Mexico's public health system has suspended infant vaccines and mounted an investigation after two babies died and 29 were sickened in an impoverished community in southern Mexico.
Six of the 29 babies are in grave condition after receiving vaccinations for tuberculosis, rotavirus (one of the most common causes of diarrhea) and Hepatitis B, which are generally administered between birth and 6 months, according to a national schedule. The cause of the adverse reactions is not known, the Mexican Institute for Social Security said Sunday.
The institute said it stopped vaccines nationwide on Saturday as a precaution.

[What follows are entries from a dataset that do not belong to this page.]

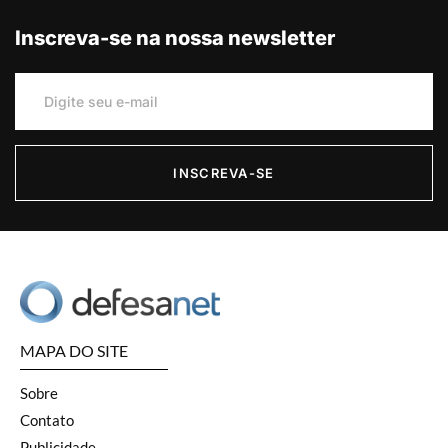
Inscreva-se na nossa newsletter
INSCREVA-SE
MAPA DO SITE
Sobre
Contato
Publicidade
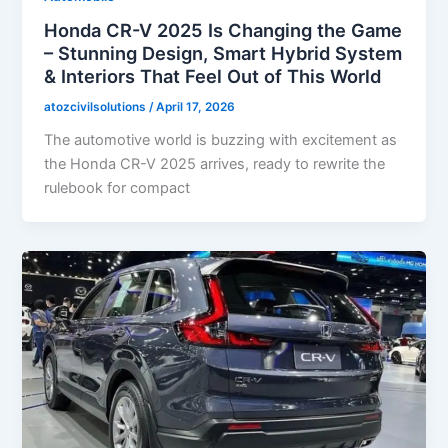
Honda CR-V 2025 Is Changing the Game
– Stunning Design, Smart Hybrid System
& Interiors That Feel Out of This World
atozcivilsolutions
/
April 17, 2026
The automotive world is buzzing with excitement as
the Honda CR-V 2025 arrives, ready to rewrite the
rulebook for compact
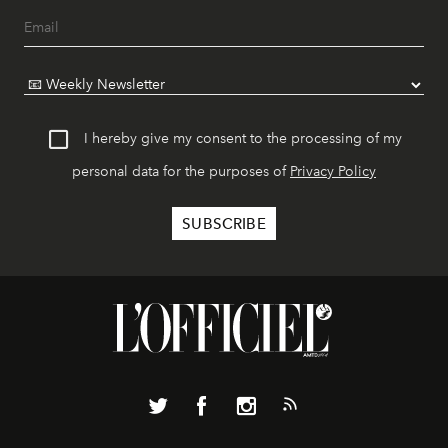
I hereby give my consent to the processing of my
personal data for the purposes of
Privacy Policy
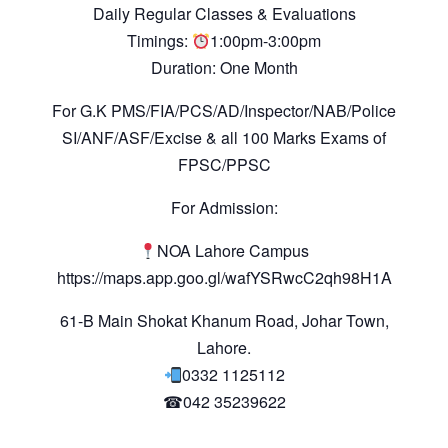
Daily Regular Classes & Evaluations
Timings:
1:00pm-3:00pm
Duration: One Month
For G.K PMS/FIA/PCS/AD/Inspector/NAB/Police
SI/ANF/ASF/Excise & all 100 Marks Exams of
FPSC/PPSC
For Admission:
NOA Lahore Campus
https://maps.app.goo.gl/wafYSRwcC2qh98H1A
61-B Main Shokat Khanum Road, Johar Town,
Lahore.
0332 1125112
☎042 35239622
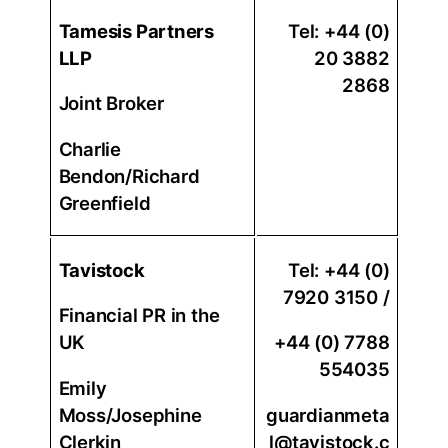
Tamesis Partners
Tel: +44 (0)
LLP
20 3882
2868
Joint Broker
Charlie
Bendon/Richard
Greenfield
Tavistock
Tel: +44 (0)
7920 3150 /
Financial PR in the
UK
+44 (0) 7788
554035
Emily
Moss/Josephine
guardianmeta
Clerkin
l@tavistock.c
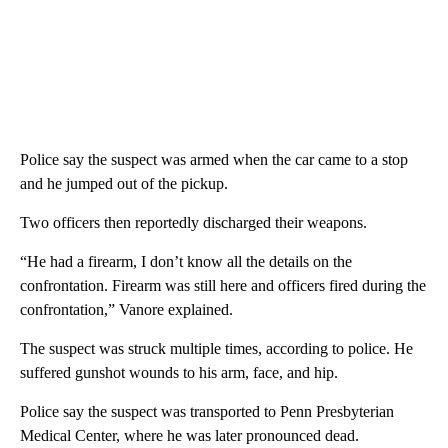
Police say the suspect was armed when the car came to a stop
and he jumped out of the pickup.
Two officers then reportedly discharged their weapons.
“He had a firearm, I don’t know all the details on the
confrontation. Firearm was still here and officers fired during the
confrontation,” Vanore explained.
The suspect was struck multiple times, according to police. He
suffered gunshot wounds to his arm, face, and hip.
Police say the suspect was transported to Penn Presbyterian
Medical Center, where he was later pronounced dead.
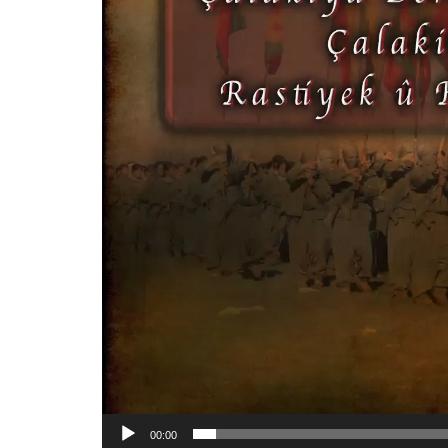
00:00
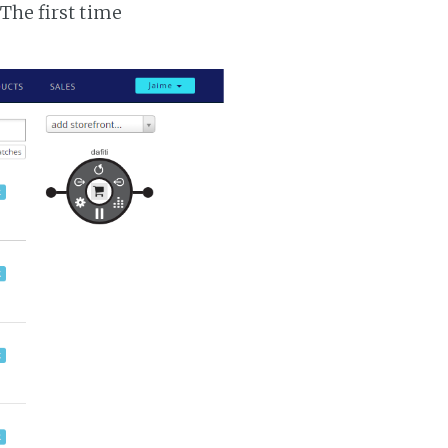
 The first time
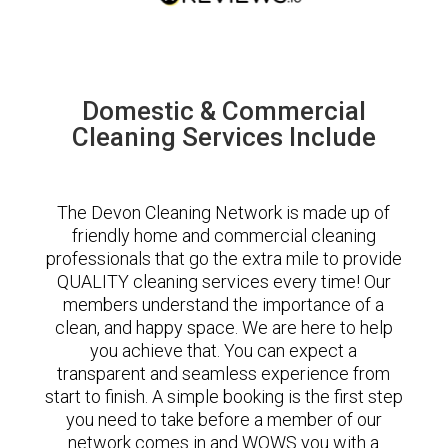
Domestic & Commercial
Cleaning Services Include
The Devon Cleaning Network is made up of
friendly home and commercial cleaning
professionals that go the extra mile to provide
QUALITY cleaning services every time! Our
members understand the importance of a
clean, and happy space. We are here to help
you achieve that. You can expect a
transparent and seamless experience from
start to finish. A simple booking is the first step
you need to take before a member of our
network comes in and WOWS you with a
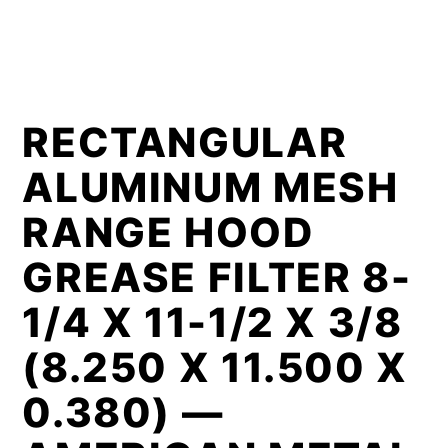
RECTANGULAR
ALUMINUM MESH
RANGE HOOD
GREASE FILTER 8-
1/4 X 11-1/2 X 3/8
(8.250 X 11.500 X
0.380) —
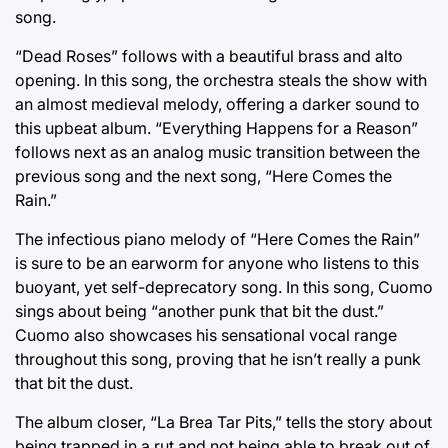
song.
“Dead Roses” follows with a beautiful brass and alto
opening. In this song, the orchestra steals the show with
an almost medieval melody, offering a darker sound to
this upbeat album. “Everything Happens for a Reason”
follows next as an analog music transition between the
previous song and the next song, “Here Comes the
Rain.”
The infectious piano melody of “Here Comes the Rain”
is sure to be an earworm for anyone who listens to this
buoyant, yet self-deprecatory song. In this song, Cuomo
sings about being “another punk that bit the dust.”
Cuomo also showcases his sensational vocal range
throughout this song, proving that he isn’t really a punk
that bit the dust.
The album closer, “La Brea Tar Pits,” tells the story about
being trapped in a rut and not being able to break out of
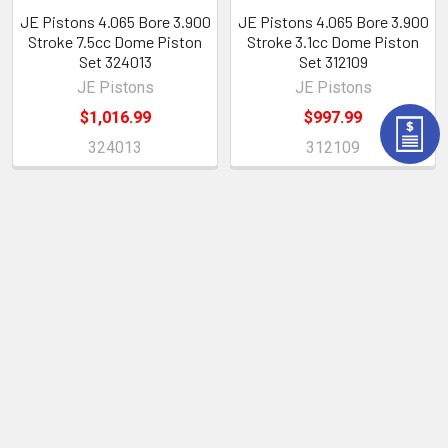
JE Pistons 4.065 Bore 3.900
JE Pistons 4.065 Bore 3.900
Stroke 7.5cc Dome Piston
Stroke 3.1cc Dome Piston
Set 324013
Set 312109
JE Pistons
JE Pistons
$1,016.99
$997.99
324013
312109
POPULAR BRANDS
Sidebar
Subscribe To Our Newsletter
Footer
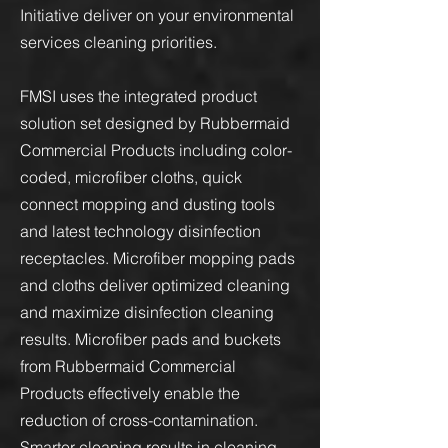
Initiative deliver on your environmental
services cleaning priorities.
FMSI uses the integrated product
solution set designed by Rubbermaid
Commercial Products including color-
coded, microfiber cloths, quick
connect mopping and dusting tools
and latest technology disinfection
receptacles. Microfiber mopping pads
and cloths deliver optimized cleaning
and maximize disinfection cleaning
results. Microfiber pads and buckets
from Rubbermaid Commercial
Products effectively enable the
reduction of cross-contamination.
Smarter cleaning results in cleaning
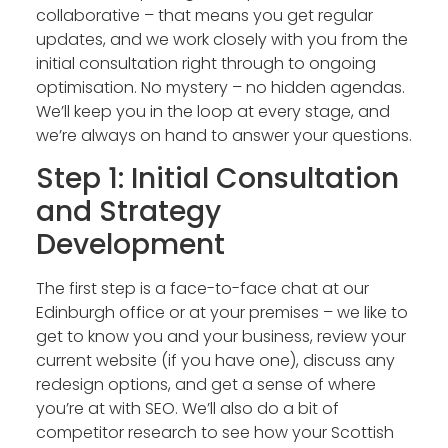
collaborative – that means you get regular
updates, and we work closely with you from the
initial consultation right through to ongoing
optimisation. No mystery – no hidden agendas.
We’ll keep you in the loop at every stage, and
we’re always on hand to answer your questions.
Step 1: Initial Consultation
and Strategy
Development
The first step is a face-to-face chat at our
Edinburgh office or at your premises – we like to
get to know you and your business, review your
current website (if you have one), discuss any
redesign options, and get a sense of where
you’re at with SEO. We’ll also do a bit of
competitor research to see how your Scottish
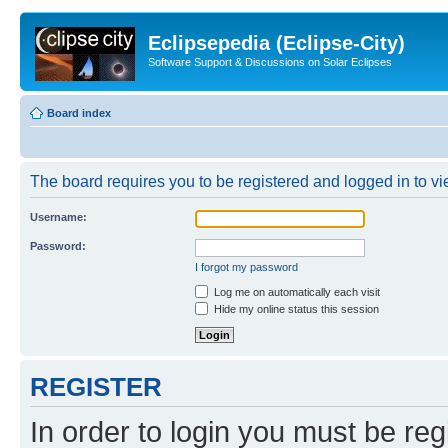
Eclipsepedia (Eclipse-City)
Software Support & Discussions on Solar Eclipses
Board index
The board requires you to be registered and logged in to vie
Username:
Password:
I forgot my password
Log me on automatically each visit
Hide my online status this session
REGISTER
In order to login you must be reg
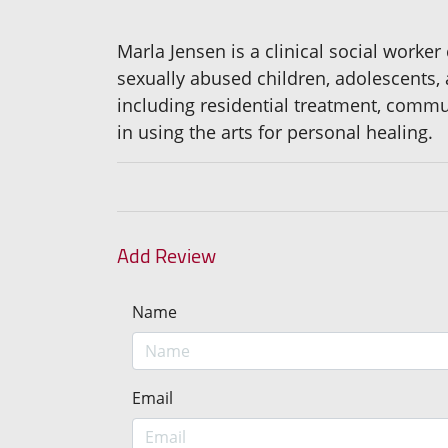
Marla Jensen is a clinical social worker
sexually abused children, adolescents, 
including residential treatment, commu
in using the arts for personal healing.
Add Review
Name
Email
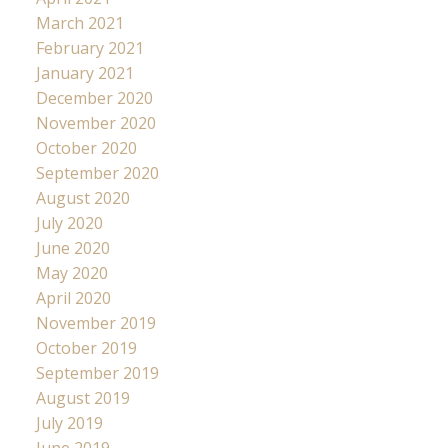
March 2021
February 2021
January 2021
December 2020
November 2020
October 2020
September 2020
August 2020
July 2020
June 2020
May 2020
April 2020
November 2019
October 2019
September 2019
August 2019
July 2019
June 2019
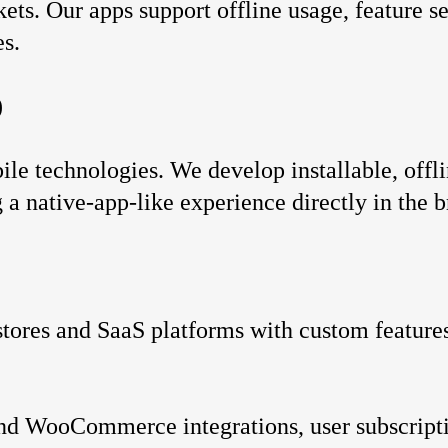
ts. Our apps support offline usage, feature se
es.
)
e technologies. We develop installable, offli
g a native-app-like experience directly in the 
tores and SaaS platforms with custom features
and WooCommerce integrations, user subscript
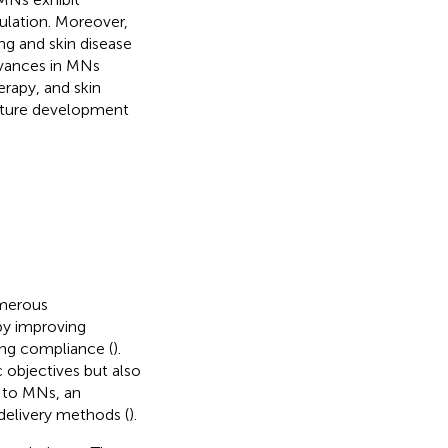
ulation. Moreover,
ng and skin disease
dvances in MNs
erapy, and skin
future development
umerous
by improving
ing compliance (
).
c objectives but also
e to MNs, an
delivery methods (
).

The Rev. Marcelo Perez, a Roman Catholic priest, said that families of the babies said they became sick within hours. The adverse reactions started Friday and the babies were being treated in a hospital in Simojovel, in the Mexican state of Chiapas, where 93 percent of the people live in poverty, 69 percent in extreme poverty, according to government statistics.
The hospital "doesn't have adequate personnel or equipment," Perez said. "The real problem is the terrible conditions we have ... so that when a baby comes in with convulsions, he leaves dead."
The parents of the two infants who died were so outraged at the government that they refused to let authorities perform autopsies, CNN reported, quoting its Mexican outlet.
The federal and state government, in a statement Sunday, promised the best medical care for the babies and to stay in contact with the parents to answer all their questions. Perez said he was helping the families collect all the information that could help officials discover the cause of the adverse reactions.